Up until now, most operators have priced 3G with the “10 paisa per 10kb” tariff, which worked out to approximately 17 Rupees (€24 cents) per MB. When one considers that monthly ARPU is approximately 150 Rupees, it isn’t difficult to understand why 3G adoption has been slow. In an attempt to increase adoption, operators offered data packages and bundles, but the damage had already been done.
 
The slow adoption of 3G has been further exacerbated by poor user experience due to the lack of true nationwide coverage from any single operator, and the patchy coverage even within licensed circles.
 
New 3G plans include prepaid and “snacking” options
 
While Airtel was not the first operator to cut its 3G tariffs, it was the first to cut them on such a significant scale. Airtel’s new plans have reduced its postpaid tariffs by up to 40%, and its prepaid plans by up to 70%.
 
Under its new tariff structure, a 2GB plan that previously cost 650 Rupees per month now costs 450 Rupees. However, the new 3G tariffs are still more than double those of a similar EDGE service, which is available for approximately 200 Rupees per month. Ovum does not believe that these tariff cuts will be as damaging as the price wars that previously occurred in India as competitive intensity in the market has eased in recent years.
 
 
Airtel has also introduced “snacking” and postpaid add-on options as part of its revised 3G proposition. The operator now offers entry-level prepaid 3G data offers starting from 10 Rupees for 30 minutes of usage. These options extend to a 10GB data bundle for 1,500 Rupees that is valid for 30 days.
 
As well as its “snacking” options, Airtel offers “Smartbytes” add-on bundles that complement its existing monthly postpaid plans. Airtel’s Smartbytes options range from 80Rupees to 300 Rupees, and must be used up with existing monthly allowances. These types of options were necessary additions to make 3G more affordable for the average user, and to add flexibility for postpaid users that do not want to exceed their monthly allowances.
 
Airtel will be best positioned after this round of price cuts
 
Different operators have various motivations for making price cuts. Airtel’s decision to reduce its 3G tariffs has more to do with the launch of LTE and the positioning of its services than with the competition in the market. Airtel is positioning LTE as a premium service, and has indicated that it will look to migrate all of its high-end subscribers to the new technology.
 
This strategy has made rebalancing its 3G proposition a necessity. We believe that this will leave Airtel in the best position to provide a comprehensive offering across all pricing tiers and service levels.

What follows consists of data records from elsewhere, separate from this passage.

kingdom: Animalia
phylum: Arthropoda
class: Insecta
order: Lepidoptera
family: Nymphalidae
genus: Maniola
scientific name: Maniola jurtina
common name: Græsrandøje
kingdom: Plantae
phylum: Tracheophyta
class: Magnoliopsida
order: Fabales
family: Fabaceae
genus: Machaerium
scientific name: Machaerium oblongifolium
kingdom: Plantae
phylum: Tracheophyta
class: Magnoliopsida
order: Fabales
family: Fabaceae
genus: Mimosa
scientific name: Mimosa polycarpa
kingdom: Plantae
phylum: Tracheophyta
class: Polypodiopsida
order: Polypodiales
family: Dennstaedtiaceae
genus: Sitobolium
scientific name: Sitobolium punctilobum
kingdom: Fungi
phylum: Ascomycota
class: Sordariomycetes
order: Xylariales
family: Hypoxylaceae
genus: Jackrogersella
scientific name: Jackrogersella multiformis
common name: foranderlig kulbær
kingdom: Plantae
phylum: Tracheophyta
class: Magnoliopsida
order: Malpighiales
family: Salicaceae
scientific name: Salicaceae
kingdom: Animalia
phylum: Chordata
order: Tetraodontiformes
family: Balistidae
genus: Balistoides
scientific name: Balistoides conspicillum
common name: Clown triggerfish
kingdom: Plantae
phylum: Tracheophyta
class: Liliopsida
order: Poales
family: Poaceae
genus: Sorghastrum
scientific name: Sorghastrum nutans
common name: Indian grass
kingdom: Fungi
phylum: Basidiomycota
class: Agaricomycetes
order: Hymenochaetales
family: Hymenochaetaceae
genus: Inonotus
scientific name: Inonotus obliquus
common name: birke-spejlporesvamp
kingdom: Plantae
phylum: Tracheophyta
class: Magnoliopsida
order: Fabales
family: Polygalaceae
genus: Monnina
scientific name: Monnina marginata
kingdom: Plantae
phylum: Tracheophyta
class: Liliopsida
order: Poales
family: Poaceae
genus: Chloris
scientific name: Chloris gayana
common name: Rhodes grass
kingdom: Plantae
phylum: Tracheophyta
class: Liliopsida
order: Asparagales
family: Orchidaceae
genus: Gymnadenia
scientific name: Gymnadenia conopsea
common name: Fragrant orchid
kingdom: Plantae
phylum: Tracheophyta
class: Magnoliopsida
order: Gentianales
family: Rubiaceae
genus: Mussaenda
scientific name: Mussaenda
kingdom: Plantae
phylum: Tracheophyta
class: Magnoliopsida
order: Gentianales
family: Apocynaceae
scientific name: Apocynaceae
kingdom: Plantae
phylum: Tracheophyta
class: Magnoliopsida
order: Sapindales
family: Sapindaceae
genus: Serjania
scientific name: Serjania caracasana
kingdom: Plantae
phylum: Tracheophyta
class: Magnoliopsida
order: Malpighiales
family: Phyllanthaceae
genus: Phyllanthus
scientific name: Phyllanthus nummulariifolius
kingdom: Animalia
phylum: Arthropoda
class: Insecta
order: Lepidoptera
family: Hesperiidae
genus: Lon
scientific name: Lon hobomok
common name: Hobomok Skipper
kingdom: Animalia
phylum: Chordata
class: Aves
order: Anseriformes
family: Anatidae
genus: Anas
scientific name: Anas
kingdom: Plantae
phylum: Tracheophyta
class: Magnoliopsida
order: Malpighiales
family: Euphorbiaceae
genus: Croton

If its LTE strategy is successful, it will have a positive cascading effect that will rebalance traffic flows across all of its networks and boost its margins.
 
Airtel’s aggressive tariff reductions have forced Vodafone, Idea, and RCom to follow suit or risk losing their premium subscribers to Airtel. While BSNL and Aircel tested the waters with their limited cuts, they have also had to respond to Airtel’s move with significant reductions. The reduced 3G tariffs are far better suited to enticing users to upgrade to 3G, and we believe that Airtel’s move and the competitive responses that are sure to come will have a positive impact on 3G adoption in India over the next six months.